Nicolás Matías Rivera, de 20 años, empleado desde el año pasado en una fábrica de cerraduras y herrajes, había dejado su casa la noche anterior para ir a la fiesta clandestina Proyecto XXX en el barrio Las Catonas sobre la Ruta 23, a unas 15 cuadras de su domicilio en Moreno. Recibió un tiro en el pecho para luego morir en el hospital local: un primo suyo que había asistido a la fiesta junto a él declaró, según fuentes policiales, que Nicolás recibió el disparo a 200 metros de la fiesta tras salir corriendo ante los primeros disturbios, y que entre el tumulto no pudo identificar a su agresor. Otros dos chicos recibieron heridas de arma blanca, fueron internados y están fuera de peligro.

Proyecto XXX se hizo en una vieja casa quinta que pertenece a Celina, una mujer de 70 años diabética y en silla de ruedas.
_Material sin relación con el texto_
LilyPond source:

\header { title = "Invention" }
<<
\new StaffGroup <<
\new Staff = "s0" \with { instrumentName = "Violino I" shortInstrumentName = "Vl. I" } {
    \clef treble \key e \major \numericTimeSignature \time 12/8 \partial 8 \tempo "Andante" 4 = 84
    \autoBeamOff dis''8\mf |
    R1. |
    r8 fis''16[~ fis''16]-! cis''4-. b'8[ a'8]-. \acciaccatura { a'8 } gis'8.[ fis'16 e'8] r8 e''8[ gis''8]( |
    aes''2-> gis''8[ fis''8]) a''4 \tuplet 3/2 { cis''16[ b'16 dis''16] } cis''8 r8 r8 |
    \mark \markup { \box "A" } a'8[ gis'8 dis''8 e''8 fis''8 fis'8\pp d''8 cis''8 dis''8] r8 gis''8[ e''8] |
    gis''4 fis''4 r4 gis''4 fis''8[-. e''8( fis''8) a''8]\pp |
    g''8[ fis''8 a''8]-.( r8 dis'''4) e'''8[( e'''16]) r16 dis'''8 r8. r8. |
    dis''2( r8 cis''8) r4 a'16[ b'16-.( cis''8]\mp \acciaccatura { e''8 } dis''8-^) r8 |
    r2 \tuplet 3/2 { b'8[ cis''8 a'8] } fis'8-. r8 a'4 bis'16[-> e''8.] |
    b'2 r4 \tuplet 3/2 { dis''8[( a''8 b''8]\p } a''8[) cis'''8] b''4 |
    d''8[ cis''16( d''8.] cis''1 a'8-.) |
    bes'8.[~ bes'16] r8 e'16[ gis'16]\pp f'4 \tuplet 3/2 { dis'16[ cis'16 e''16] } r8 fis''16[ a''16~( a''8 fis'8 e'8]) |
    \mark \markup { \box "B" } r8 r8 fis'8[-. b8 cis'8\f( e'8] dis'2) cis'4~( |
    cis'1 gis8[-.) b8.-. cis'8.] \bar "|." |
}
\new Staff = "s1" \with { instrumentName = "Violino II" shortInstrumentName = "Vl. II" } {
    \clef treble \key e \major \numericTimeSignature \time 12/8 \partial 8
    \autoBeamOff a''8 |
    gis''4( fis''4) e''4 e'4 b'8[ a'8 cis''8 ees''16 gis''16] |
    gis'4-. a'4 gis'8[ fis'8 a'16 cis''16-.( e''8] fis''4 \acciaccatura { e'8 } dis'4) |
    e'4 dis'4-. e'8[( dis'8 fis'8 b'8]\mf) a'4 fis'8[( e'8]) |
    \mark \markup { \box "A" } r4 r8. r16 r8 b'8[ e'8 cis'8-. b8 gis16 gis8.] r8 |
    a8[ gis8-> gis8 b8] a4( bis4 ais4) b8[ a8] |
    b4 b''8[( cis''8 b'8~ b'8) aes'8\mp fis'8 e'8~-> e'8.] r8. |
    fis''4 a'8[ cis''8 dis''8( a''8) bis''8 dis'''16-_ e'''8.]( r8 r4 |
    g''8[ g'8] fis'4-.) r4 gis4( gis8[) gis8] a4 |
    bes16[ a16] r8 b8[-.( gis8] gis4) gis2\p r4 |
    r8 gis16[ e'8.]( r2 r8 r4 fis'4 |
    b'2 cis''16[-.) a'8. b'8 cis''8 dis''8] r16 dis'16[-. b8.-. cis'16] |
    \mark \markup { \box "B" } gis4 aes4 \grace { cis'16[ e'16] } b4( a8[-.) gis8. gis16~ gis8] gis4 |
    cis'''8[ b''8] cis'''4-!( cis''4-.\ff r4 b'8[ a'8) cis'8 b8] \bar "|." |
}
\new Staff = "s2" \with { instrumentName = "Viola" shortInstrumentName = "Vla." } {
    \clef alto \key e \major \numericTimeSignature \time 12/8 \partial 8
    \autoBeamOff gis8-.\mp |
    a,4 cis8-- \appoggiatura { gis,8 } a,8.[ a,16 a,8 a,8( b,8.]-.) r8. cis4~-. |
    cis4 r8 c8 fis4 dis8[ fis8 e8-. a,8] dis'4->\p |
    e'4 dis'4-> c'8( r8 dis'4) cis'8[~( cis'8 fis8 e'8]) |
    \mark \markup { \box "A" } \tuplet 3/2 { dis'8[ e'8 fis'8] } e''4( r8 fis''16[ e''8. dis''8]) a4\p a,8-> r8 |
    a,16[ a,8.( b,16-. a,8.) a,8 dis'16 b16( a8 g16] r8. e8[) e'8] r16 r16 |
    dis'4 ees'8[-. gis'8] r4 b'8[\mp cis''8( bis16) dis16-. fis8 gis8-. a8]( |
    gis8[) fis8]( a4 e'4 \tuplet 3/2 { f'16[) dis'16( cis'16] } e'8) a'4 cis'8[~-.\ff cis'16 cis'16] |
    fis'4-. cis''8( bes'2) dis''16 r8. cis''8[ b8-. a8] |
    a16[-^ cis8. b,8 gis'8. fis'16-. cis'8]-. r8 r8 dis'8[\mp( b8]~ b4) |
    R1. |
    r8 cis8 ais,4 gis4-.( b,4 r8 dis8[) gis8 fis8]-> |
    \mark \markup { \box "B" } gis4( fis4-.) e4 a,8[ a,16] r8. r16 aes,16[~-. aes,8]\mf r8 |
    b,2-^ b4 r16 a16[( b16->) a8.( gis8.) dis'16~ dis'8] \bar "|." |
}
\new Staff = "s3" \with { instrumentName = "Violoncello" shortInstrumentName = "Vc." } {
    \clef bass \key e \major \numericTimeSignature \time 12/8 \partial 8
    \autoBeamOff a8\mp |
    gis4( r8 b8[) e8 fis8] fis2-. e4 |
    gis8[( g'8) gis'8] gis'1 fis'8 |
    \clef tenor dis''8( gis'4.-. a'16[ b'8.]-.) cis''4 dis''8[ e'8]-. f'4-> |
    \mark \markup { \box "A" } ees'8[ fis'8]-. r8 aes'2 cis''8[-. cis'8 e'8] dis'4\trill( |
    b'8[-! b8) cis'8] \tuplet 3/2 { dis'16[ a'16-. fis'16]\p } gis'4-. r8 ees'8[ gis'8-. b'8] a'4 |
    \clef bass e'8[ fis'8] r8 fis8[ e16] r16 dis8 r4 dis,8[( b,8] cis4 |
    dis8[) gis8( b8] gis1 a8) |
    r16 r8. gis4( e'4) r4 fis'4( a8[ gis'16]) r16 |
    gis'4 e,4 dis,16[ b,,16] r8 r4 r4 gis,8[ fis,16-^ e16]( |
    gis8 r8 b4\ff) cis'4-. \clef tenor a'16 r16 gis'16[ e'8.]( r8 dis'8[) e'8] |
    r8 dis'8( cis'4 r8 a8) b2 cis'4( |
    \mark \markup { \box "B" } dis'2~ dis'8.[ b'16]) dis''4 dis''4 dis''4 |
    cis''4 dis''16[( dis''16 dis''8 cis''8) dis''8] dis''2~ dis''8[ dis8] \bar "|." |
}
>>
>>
Con la excusa de festejar el Día de la Primavera, llegó a convocar como a 500 chicos. La organizaron tres jóvenes de Moreno: Hugo Gómez, Ezequiel Ríos y Solange Muñoz. La entrada valía 40 pesos y llevar alcohol era un requisito general. Según la policía, el exceso de alcohol y drogas, más la disputa entre bandas, provocó la batalla.

Una vecina que vive junto a la casa quinta tuvo que ver cómo una gran cantidad de adolescentes saltaban su pared. “Me golpearon la puerta para entrar y refugiarse, estaban aterrorizados”. A esa altura, Nicolás Rivera había muerto.

“Mi hijo era una muy buena persona, muy trabajador. Nadie puede decir que andaba robando por ahí. No pertenecía a ninguna banda”. “Sabíamos que había ido a la fiesta. Estuve con él hasta las 23 y sabía que iba a ir. La madre le dijo ‘acordate de que mañana tenés que trabajar’”. Julio Rivero, padre del chico que fue asesinado.

40 pesos costaba la entrada a la fiesta. Convocada por las redes sociales, también se pedía que llevaran alcohol. La quinta quedó llena de envases vacíos.

500 personas llegaron a juntarse en la noche. La fiesta era clandestina, no había controles oficiales. El intendente Walter Festa dijo: “Asumimos la responsabilidad”.